加缪 在《局外人》中说,我一直琢磨不透,日子怎么能既漫长又短暂。
是啊!长风四起,日子怎么能既漫长又短暂呢。漫长到无终无了,无边无际的复制粘贴,短暂到还没有认真的年轻过,已经是青丝变白头。
人是如何变老的呢?史铁生说:“衰老不是一场突然的暴雨,而是一场漫长的潮湿。”
到深圳快三个月了,以后大概率会常驻这里了。这座现代化的大都市与我己然不再陌生,但我知道自己永远不属于这个地方。
深圳的家里请有育儿师,我负责张罗家里的柴米油盐,因此开始频繁光顾华富菜市场,它位于家旁边,步行过一个红绿灯,只需不到二十分钟的路程,当然,如果骑电动车也都几分钟就可到达。
华富菜市场很南方。我们看到的是不同于河南的一种烟火气。
在这里,我见识了各种各样我见所未见的海鲜水产品。
在湿漉漉的大棚子下面,有面积很大的海鲜市场,对于一个土生土长的河南人来说,那些海产品长得样子真是既稀奇又古怪,有鲜活的也有冷冻的。
虽然人到中年,见到那些怪模怪样的东西,孤陋寡闻的我,还是忍不住在各个摊位前逗留很久,拍了又拍。

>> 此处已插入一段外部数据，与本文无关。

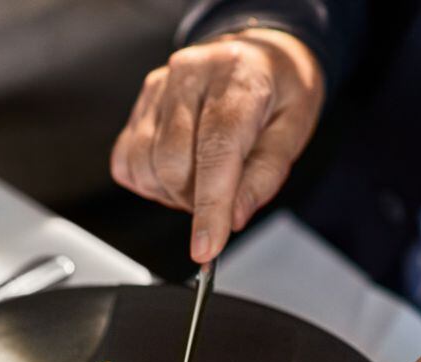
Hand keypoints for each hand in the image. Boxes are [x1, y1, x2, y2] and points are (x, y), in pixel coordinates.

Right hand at [111, 28, 323, 263]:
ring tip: (202, 179)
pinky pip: (127, 161)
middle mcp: (190, 75)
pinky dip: (149, 182)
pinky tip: (177, 171)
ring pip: (145, 165)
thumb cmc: (278, 90)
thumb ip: (265, 175)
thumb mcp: (294, 129)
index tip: (206, 248)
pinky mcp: (140, 104)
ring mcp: (158, 87)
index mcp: (237, 78)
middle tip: (222, 197)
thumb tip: (233, 217)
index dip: (209, 206)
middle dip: (194, 200)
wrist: (257, 53)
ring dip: (171, 192)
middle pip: (172, 163)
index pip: (216, 150)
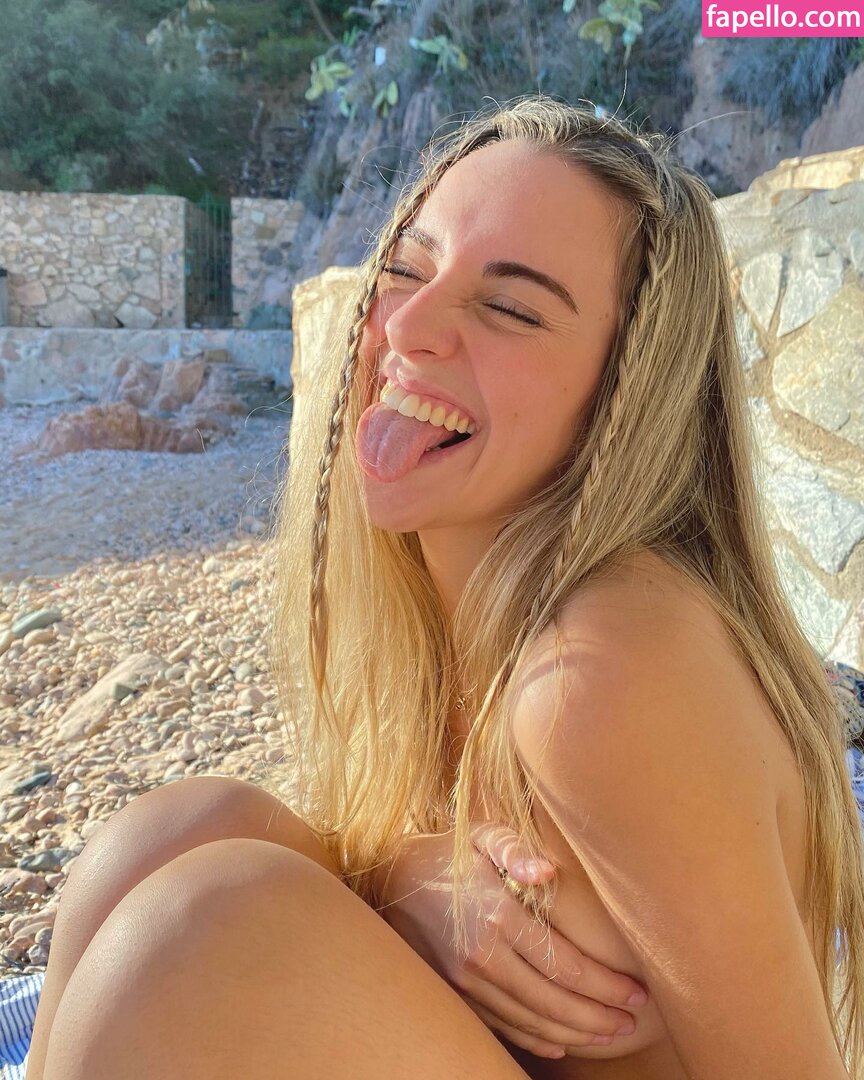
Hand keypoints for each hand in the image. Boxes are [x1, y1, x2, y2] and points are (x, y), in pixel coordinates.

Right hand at [375, 824, 648, 1059]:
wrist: (394, 880)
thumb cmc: (452, 853)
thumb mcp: (484, 836)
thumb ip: (516, 849)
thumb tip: (548, 870)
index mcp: (497, 916)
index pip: (564, 964)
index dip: (605, 984)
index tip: (637, 992)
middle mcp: (483, 956)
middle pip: (553, 1001)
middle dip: (598, 1016)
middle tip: (631, 1023)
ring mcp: (467, 981)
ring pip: (531, 1020)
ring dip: (575, 1032)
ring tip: (609, 1033)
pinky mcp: (457, 992)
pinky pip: (503, 1026)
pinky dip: (536, 1039)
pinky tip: (562, 1042)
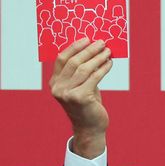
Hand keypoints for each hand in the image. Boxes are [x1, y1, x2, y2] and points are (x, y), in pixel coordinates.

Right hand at [50, 38, 112, 158]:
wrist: (90, 127)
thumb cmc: (87, 104)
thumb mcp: (81, 86)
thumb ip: (82, 72)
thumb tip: (95, 50)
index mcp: (54, 82)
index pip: (61, 59)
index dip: (74, 47)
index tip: (87, 38)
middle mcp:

海鲜市场的旁边是水果蔬菜市场,在这里我又见到另一种怪现象。
深圳怎么说也是一座现代化的年轻城市,可是让人大跌眼镜的是,在这里购买蔬菜和水果,商家竟然精确到毛票。
门店内外的蔬菜水果上插着牌子,上面会明码标价。老板坐在柜台里的桌子旁,打称收费。他们的桌子上都无一例外地放着一个大盒子,里面装满了一毛、5毛或者一块的钢蹦和毛票。
如果你使用现金支付,打称后商品是17块2,你付给老板20块,老板大大方方的找你2块8毛钱——天呐!两角钱不是抹零吗?
眼瞅着老板找回的钢蹦,放在手里叮当响,哑然失笑。
讲真,这些钢蹦只有每年三月三的时候,前往老家的灵山寺赶庙会,在灵山寺的半山腰购买高香时,和商家换几筒包裹起来的钢蹦。
进到庙里,我们虔诚地跪在每一座佛像面前,拿起几个钢蹦放在佛祖前面的功德箱里或者放在佛像的脚下,当然那里永远堆满了各种钢蹦或者毛票。
这应该是一年中我们见到钢蹦最多的一次。除此以外,超市里面也会有钢蹦找零。
在河南老家甚至是乞讨的老人或者残疾人,也会拒收一毛五毛的钢蹦。